Freeway interchange in Pacoima named for first L.A. County Medal of Honor recipient


Here is the news release from Metro:

PFC David M. Gonzales Interchange at Interstate 5/CA 118 Ronald Reagan Freeway to be commemorated with military honors

The freeway interchange linking Interstate 5 and CA-118 Ronald Reagan Freeway in Pacoima was commemorated as the David M. Gonzales, Medal of Honor World War II Memorial Interchange today at a ceremony at Ritchie Valens Park in Pacoima. A bill authorizing the designation was passed this year by the California Legislature and signed by Governor Jerry Brown.

David M. Gonzales Jr. with his father's Medal of Honor.

David M. Gonzales Jr. with his father’s Medal of Honor.

Private First Class David M. Gonzales was a resident of Pacoima when he entered the U.S. Army in 1944. Gonzales was killed in action in the Philippines in 1945 while performing heroic acts to save the lives of men from his unit. He was presented the Medal of Honor posthumously on December 8, 1945 by President Harry Truman.

“Private Gonzales, born in East Los Angeles, lived here in Pacoima with his wife Steffanie and four-year-old son David Jr.  During World War II, to answer our nation’s call, he went to fight for our country in the Philippines. For David Gonzales’s valiant and intrepid conduct, President Harry Truman posthumously awarded him the Congressional Medal of Honor.  His heroism deserves to be recognized by naming this heavily traveled corridor in his honor so that his supreme sacrifice will be remembered for as long as the structure stands,” said United States Ninth Circuit Court Judge Harry Pregerson, who led the effort to name the freeway interchange in memory of David Gonzales, a true American hero.

Caltrans has installed reflective signs honoring Gonzales at the four entry points to the freeway interchange. The signs were paid for by the Los Angeles County Metropolitan Transportation Authority (Metro).

“It is fitting that we honor the sacrifice of David Gonzales on the day before Veterans Day,” said Metro CEO Phillip A. Washington. “His sense of duty and sacrifice lives on not only in his descendants, but also the generations born to the men he saved on that day 70 years ago.”

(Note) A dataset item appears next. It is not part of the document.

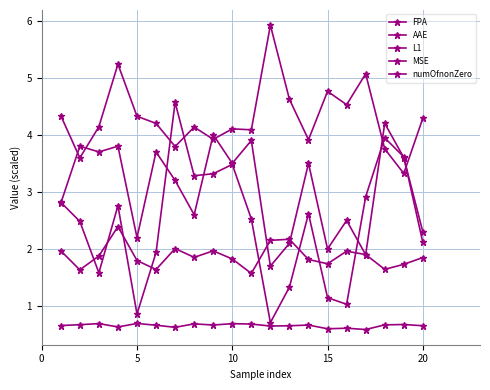

How many distinct data groups are displayed?

5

The Account of David Gonzales’ Heroism:

David Gonzales was born on June 9, 1923 and joined the U.S. Army on March 31, 1944. He was deployed to the Philippines as an infantry replacement in December 1944. On April 25, 1945, during the battle of Villa Verde Trail on Luzon, Private Gonzales and his company, Company A, 127th Infantry, 32nd Division was pinned down by enemy fire. A 500 pound bomb exploded at the company’s perimeter burying five men of Company A. Without hesitation, PFC Gonzales “seized an entrenching tool and, under a hail of fire, crawled 15 yards to his entombed comrades.” His commanding officer, who also rushed forward to help, was struck and instantly killed by machine gun fire. Undismayed, PFC Gonzales “set to work swiftly and surely with his and the entrenching tool,” and continued to dig out the trapped men. He did this while enemy sniper fire and machine gun bullets “struck all about him.”  

 After PFC Gonzales had successfully freed one of the men, he stood up to be able to dig faster, despite the fact that such a position exposed him to greater danger. He successfully freed another man, but as he “completed the liberation of the third” trapped man, PFC Gonzales was mortally wounded by enemy fire. In the words of President Harry Truman, “Private Gonzales’ valiant and intrepid conduct exemplified the high tradition of the military service.” The other two buried soldiers were later saved when the intense enemy fire subsided. PFC Gonzales was survived by his 25-year-old widow, Mrs. Steffanie Gonzales, his four year old son, David Gonzales, Jr., and his mother, Mrs. Rita Gonzales Duran.


3 replies

  1. A little dissapointed that the ceremony was not at David M.Gonzales recreation center in Pacoima. Just saying

  2. Great and right before Veteran’s Day!

    Naming landmarks after honored veterans is far better than naming them after politicians.